12-           Le créancier bénéficiant d’un gage sans dépossession bénéficie-t-il du droit de rétention ? Justifiez votre réponse. R. – Non, il ne bénéficie pas du droit de rétention, parce qu’il ne détient pas la chose. Or, pour retenir, il faut détenir.

13-           Quelles sont les prérogatives dont bénéficie le créancier muni d’un gage sans dépossession ? R. – Il bénéficie d’un droit de suite et d’un droit de préférence.

14-           Comment se détermine les droits des différents créanciers ayant fait inscrire des gages sans dépossession sur le même bien ou la même masse de biens du débiteur ? R. – D’après l’alinéa 1er de l’art 107, « lorsqu'un même bien fait l'objet de plusieurs gages successifs sans dépossession, le rang des créanciers est déterminé par l'ordre de leur inscription ».

15-           Quels sont les obligations du constituant dans le cas d’un gage sans dépossession ? R. – Le constituant est tenu de conserver, le bien objet du gage, en bon père de famille et, notamment, l'assurer contre les risques de perte et de détérioration totale ou partielle (art. 108, al. 2).

16-           Quelle est la sanction du manquement par le constituant demeuré en possession du bien de son obligation de conservation ? R. – « Lorsque le gage est constitué sans dépossession, le créancier peut se prévaloir de la déchéance du terme de la dette garantie ou solliciter un complément de gage si le constituant ne satisfait pas à son obligation de conservation du gage » (Art. 109, al. 2 AUS).

17-           Quand le gage sans dépossession s’éteint-il ? R. – Il s’éteint « lorsque l'obligation qu'il garantit est entièrement éteinte, tant en capital, qu'en intérêts et autres accessoires » (art. 116 AUS).

Dissertation : Le particularisme du gage sans dépossession

I-                  Le particularisme marqué au niveau de la constitution

·                   L’absence de dépossession

·                   Les conséquences de l’absence de dépossession (publicité au RCCM, obligations pesant sur le débiteur…)

II-               Le particularisme relatif au niveau de la réalisation (mise en œuvre)

·                   La différence avec le gage avec dépossession : l’absence du droit de rétention du créancier

·                   Le partage des autres effets avec le gage avec dépossession

Sujet de dissertation : La protection du créancier dans le gage sans dépossession

La protection du créancier passe essentiellement par la reconnaissance, à son profit d’un ensemble de prérogatives complétées par des obligations particulières imposées au constituant.

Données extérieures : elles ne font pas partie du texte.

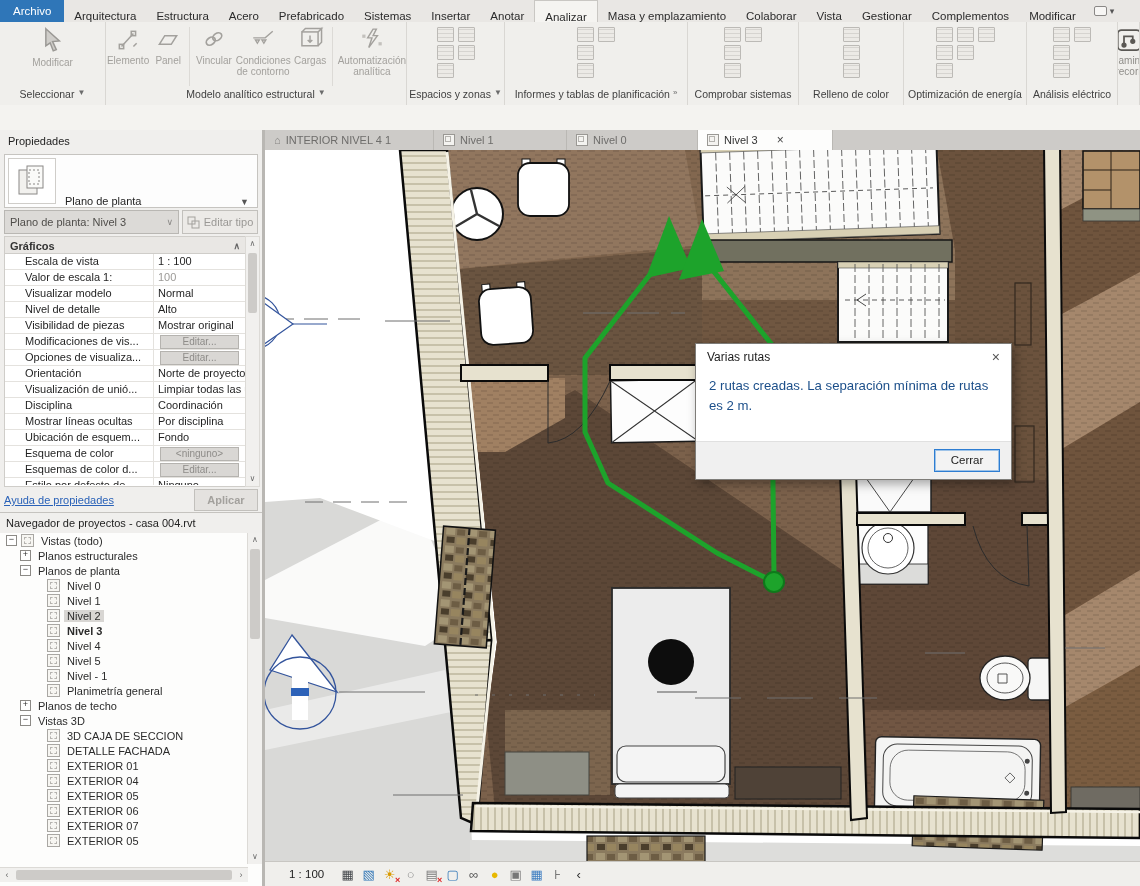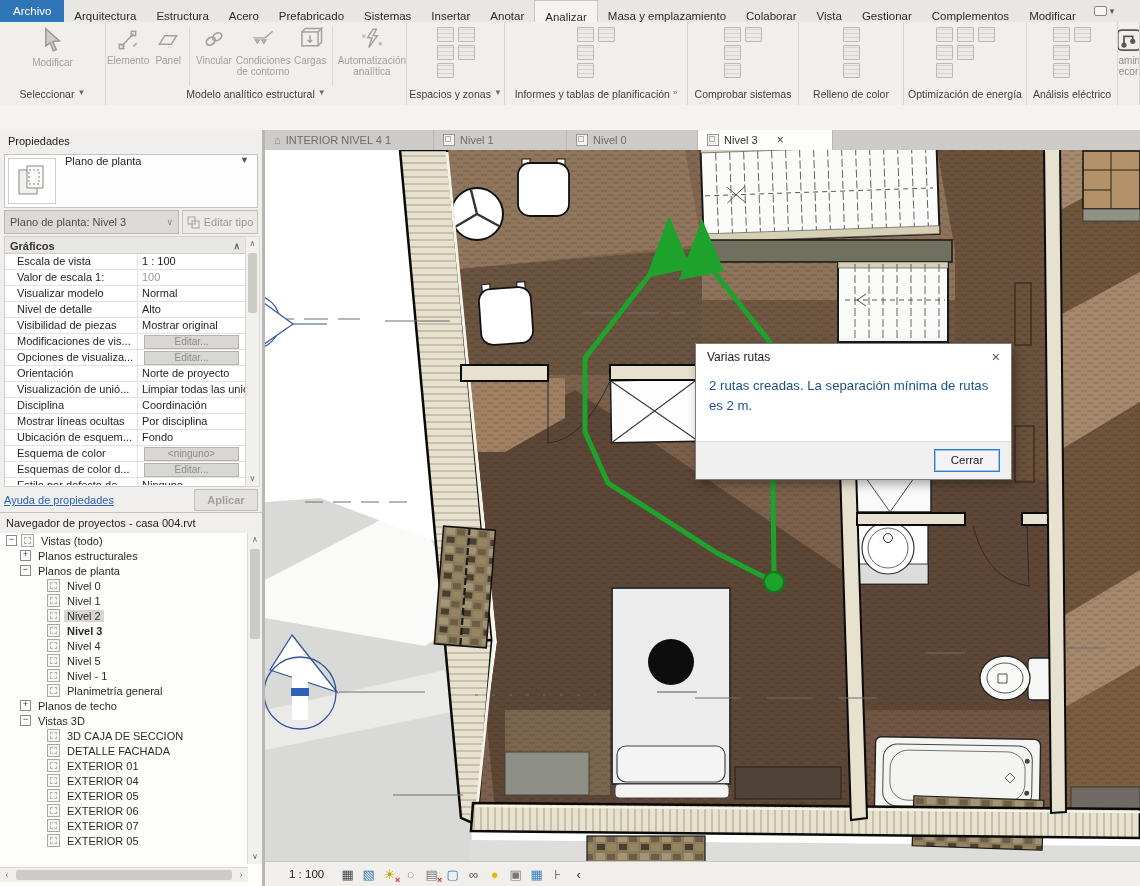--- a/index.html
+++ b/index.html
@@ -31,7 +31,7 @@
   
   #leftcol{position:absolute;left:0;top:130px;width:262px;bottom:0;background:#f0efed;border-right:3px solid #b9b7b3;font-size:11px;}
   #prop-title{height:22px;display:flex;align-items:center;padding-left:8px;color:#222;}
-  #selector{position:absolute;left:4px;top:24px;right:4px;height:52px;background:#fdfdfd;border:1px solid #c6c4c0;display:flex;align-items:flex-start;}
+  #selector{position:absolute;left:4px;top:24px;right:4px;height:52px;background:#fdfdfd;border:1px solid #c6c4c0;display:flex;align-items:flex-end;}
   #selector .thumb{width:46px;height:44px;border:1px solid #cfcdc9;margin:3px;background:#fff;display:flex;align-items:center;justify-content:center;}
   #selector .stext{flex:1;padding-left:6px;color:#1f1f1f;}
   #selector .sarrow{padding-right:8px;color:#555;font-size:9px;}

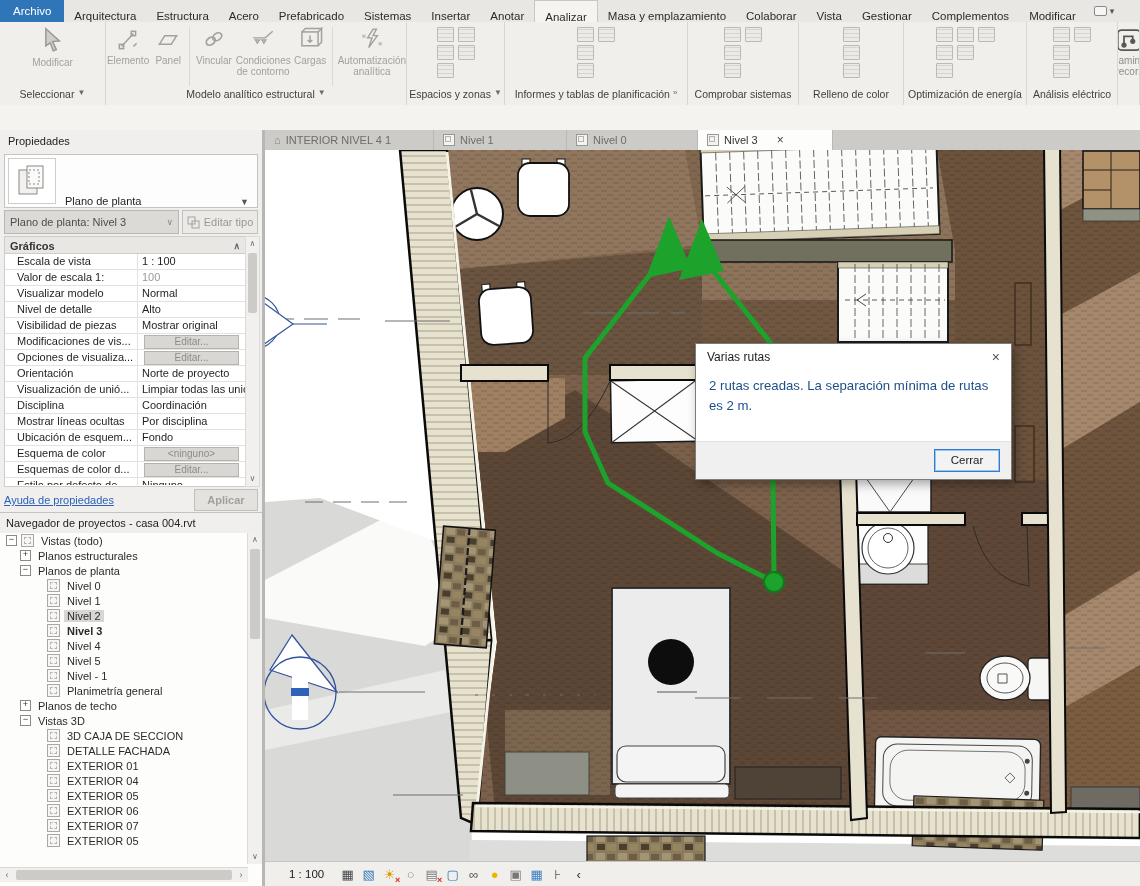--- a/index.html
+++ b/index.html
@@ -44,7 +44,7 @@
   #propgrid{position:absolute;left:4px;top:123px;right:16px;height:232px;background:#fff;border:1px solid #cfcdc9;overflow:hidden;}
   .prow{height:15px;display:flex;border-bottom:1px solid #e4e2de;}
   .prow.clip{height:7px;overflow:hidden;border-bottom:none;}
-  .plab{width:108px;padding:1px 12px 0;border-right:1px solid #e4e2de;color:#1f1f1f;white-space:nowrap;overflow:hidden;}
+  .plab{width:108px;padding:1px 20px 0;border-right:1px solid #e4e2de;color:#1f1f1f;white-space:nowrap;overflow:hidden;}
   .pval{flex:1;padding:1px 4px 0;color:#1f1f1f;white-space:nowrap;overflow:hidden;}
   .pval.gray{color:#9c9a97;}
   .gridbtn{margin:0 2px;height:12px;background:#d9d7d4;border:1px solid #b5b3af;color:#8e8c89;font-size:10px;text-align:center;line-height:12px;}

I-                  Les prérogatives du créancier

·        Droit de suite et droit de préférence

·        Droit de se prévaloir de la déchéance en cas de manquement par le constituant de son obligation de conservation.

II-              Les obligations du constituant

·        Obligation négative : ne pas aliéner la chose sans l’autorisation du créancier

·        Obligation positive : conserver et assurer la chose contre les périls. Art. 108, al. 2 « lorsque le constituant est resté en possession du bien gagé, il doit le conserver en bon père de famille et, notamment, l'assurer contre les risques de perte et de détérioration totale ou partielle ».

·        Obligations spécifiques au régime de certains gages à l’instar du gage des stocks : dans le gage des stocks, puisque le débiteur émetteur du bordereau de gage de stocks conserve le droit de vendre les stocks gagés, l’article 124 AUS révisé lui fait obligation de ne livrer les biens vendus qu'après consignation du prix auprès de l’établissement domiciliataire.

Dr TCHABO SONTANG Hervé Martial,

Chargé de Cours, FSJP, Université de Dschang

 



[1] Article 124 : « Le débiteur émetteur du bordereau de gage de stocks conserve le droit de vendre les stocks gagés.

Il ne peut livrer les biens vendus qu'après consignation du prix auprès de l’établissement domiciliataire ».